In her book Looking for Sunday,Rachel Held Evans wote of the difference between “healing” and “cure.” She says that when we think we are praying for healing, we are often actually praying for cure. Cure is absolute and binary—you are cured of a disease, or you are not. You are safe from a fire, or you are not. 

Sometimes God is in the business of curing people. 

And sometimes God is not. 

Jesus notably cured many individuals during his time on earth. But there are many more people, even in Jesus’s day, that he did NOT cure. Every minute of every day someone around him was sickening, in pain, or suffering loss. Every minute of every day someone around us is sickening, in pain, or suffering loss. 

It is very likely that God is not going to cure any of this. God did not bring rain to put out the fires, and according to the weather forecast, isn’t likely to do so for weeks. God did not preserve the life of the terminally ill little girl, or the beloved pet, or my friend. God did not curethese situations.

But is it possible that God ishealingin the midst of tragedies? 
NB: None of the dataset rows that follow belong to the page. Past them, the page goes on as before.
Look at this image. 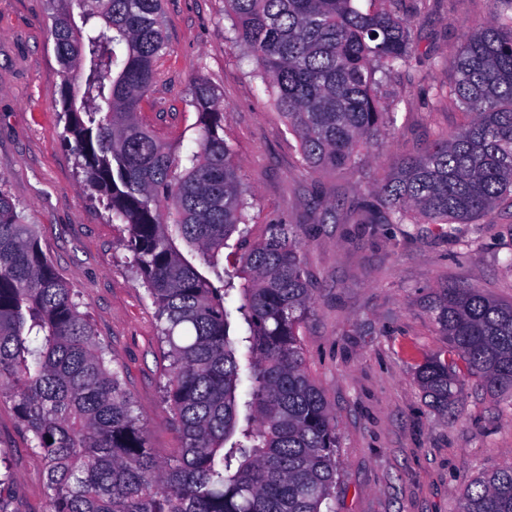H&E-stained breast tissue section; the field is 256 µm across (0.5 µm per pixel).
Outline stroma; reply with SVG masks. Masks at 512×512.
Wrapping results in <instances>:
<instances>
[{"instance_id": "35a3bbf8", "label": "stroma", "mask_w": 512, "mask_h": 512, "mask_svg": "<svg viewBox=\"0 0 512 512\" xmlns=\"http://www.w3.org/2000/svg\"><path fill=\"white\" fill-rule=\"evenodd\" d=\"M167 53L142 114L169 144L194 136L190 88L207 78L224 101V138L253 194L254 234L296 225L315 310L302 328L312 378L336 415V512H455L458 492L482 471L512 465V404L467 381L456 416L433 412L414 371L445 354L426 311L439 286L459 283L512 300V204L484 224L358 230L356 207L385 170L424 151L466 121L447 93L455 61L499 0H430L411 16L418 52L384 84L393 125L351 168L310 177L298 142L253 76L247 50L231 41L224 0H165ZM47 0H0V181L37 224L39 241L78 294L95 333L112 347L150 445L168 457L183 445L162 387L169 362L155 307L137 282L124 225L91 201L63 142L62 70L49 35ZM334 203L325 217L315 198ZM0 456L14 474L8 512H43L44 465L9 398H0Z\"/></svg>"}]
</instances>
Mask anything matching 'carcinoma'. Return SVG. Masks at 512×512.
I'll use <instances>...</instances> for the list:
<instances>
[{"label":"carcinoma","instance_id":"carcinoma-1","mask_svg":"<svg viewBox=\"0 0 512 512\" xmlns=\"http://www.w3.org/2000/svg\"><path fill=\"white\" fill-rule=\"evenodd\" d=\"M366 2L224 0L235 43L313 172L356 163L393 123L377 85L415 57L403 0ZM49 4L63 140L85 189L127 228L184 444L156 457L121 364L0 187V397L44 463L45 512H335L336 420L301 343L314 300L300 241L282 223L252 238V192L217 89L193 82L194 146L172 150L141 117L167 49L163 0ZM457 74L449 95L469 120L390 170L356 223L432 224L446 236L512 200V14L479 26ZM428 311L448 340V357L416 371L429 405L453 408L463 371L512 397V303L444 284ZM457 512H512V466L462 488Z\"/></svg>","mask_w":512,"mask_h":512}]
</instances>
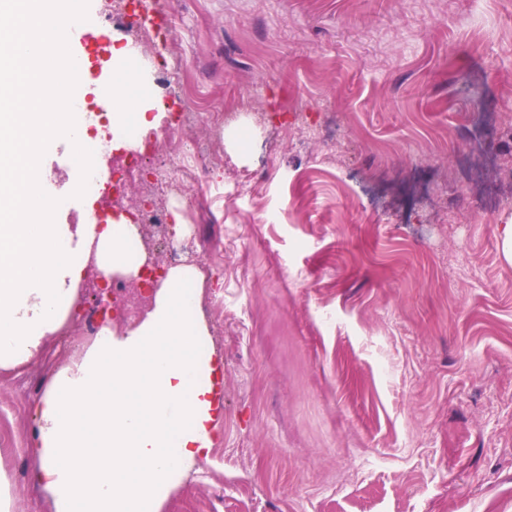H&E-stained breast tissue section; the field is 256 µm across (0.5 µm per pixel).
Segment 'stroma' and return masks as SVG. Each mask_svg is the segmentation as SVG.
Masks as SVG:
<instances>
[{"mask_svg":"<svg viewBox=\"0 0 512 512\" xmlns=\"http://www.w3.org/2000/svg\"><path fill=\"white\" fill-rule=\"evenodd\" d=\"M122 0L85 18L175 74L162 125L224 165L164 202L222 259L201 308L219 364L214 445L160 512H512V185L471 181L470 112L512 177V0ZM245 155L201 116L233 112ZM47 185L70 223L97 200ZM256 174L239 186L240 171ZM0 368L12 512H52L28 473L31 404L80 349Z\"/></svg>","mask_w":512,"mask_h":512,"instance_id":"1","label":"stroma"}]
</instances>
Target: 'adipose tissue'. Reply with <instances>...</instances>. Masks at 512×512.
<instances>
[{"label": "adipose tissue", "mask_w": 512, "mask_h": 512, "mask_svg": "<svg viewBox=\"0 0 512 512\" xmlns=\"http://www.w3.org/2000/svg\"><path fill=\"white\" fill-rule=\"evenodd\" d=\"M76 0H0V367L21 365L60 334L79 300L85 270L138 277L135 225L81 215L60 224L59 199L44 181L55 140L95 154L93 120L61 81L55 21ZM112 146L134 149L158 117L144 93L136 49L112 50ZM198 268H170L143 318L131 328L104 324L53 374L33 403L31 482L54 512H159L214 444L220 395L209 328L192 284Z\"/></svg>", "instance_id": "obj_1"}]
</instances>
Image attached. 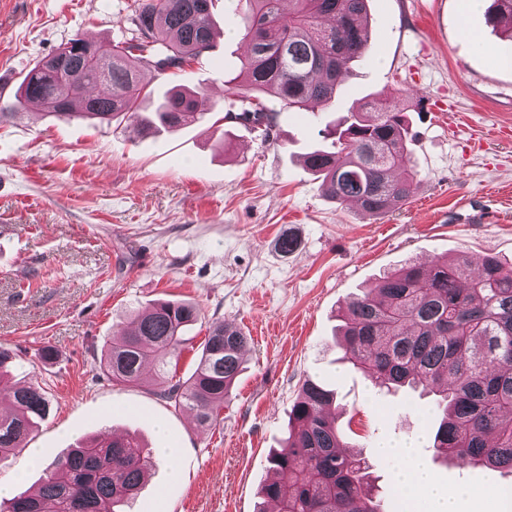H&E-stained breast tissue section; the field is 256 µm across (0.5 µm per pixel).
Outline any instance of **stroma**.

Of course my answer is yes. That is what it means to be a person of faith, to believe that in ways I don’t see or can’t understand, God is still working, that there is mystery at the heart of the connection between God and God’s creation. 

No amount of faith will save even one of us from death. And while faith might ease us through pain and suffering, no amount of faith will eliminate or prevent all of our troubles. 

But.

And.

Faith can and does allow healing. 

Those who have died have been healed from their suffering.

Those who have lost loved ones can heal so that their sorrow allows them to love with generosity and abundance.

Those who have lost possessions can heal so that they develop an entirely new relationship with material things.

The earth will never again be what it was before humans interfered, but it will heal in its own way and life will go on, even if that looks very different from what we have come to see as “progress.”

For all of us, it requires faith in something we don’t and can’t see in order to believe. And even then, healing takes a very long time, much longer than “cure” would. Faith in the resurrection of Jesus means that I don’t believe that life ends in death. That faith may never cure anything, but it can heal everything.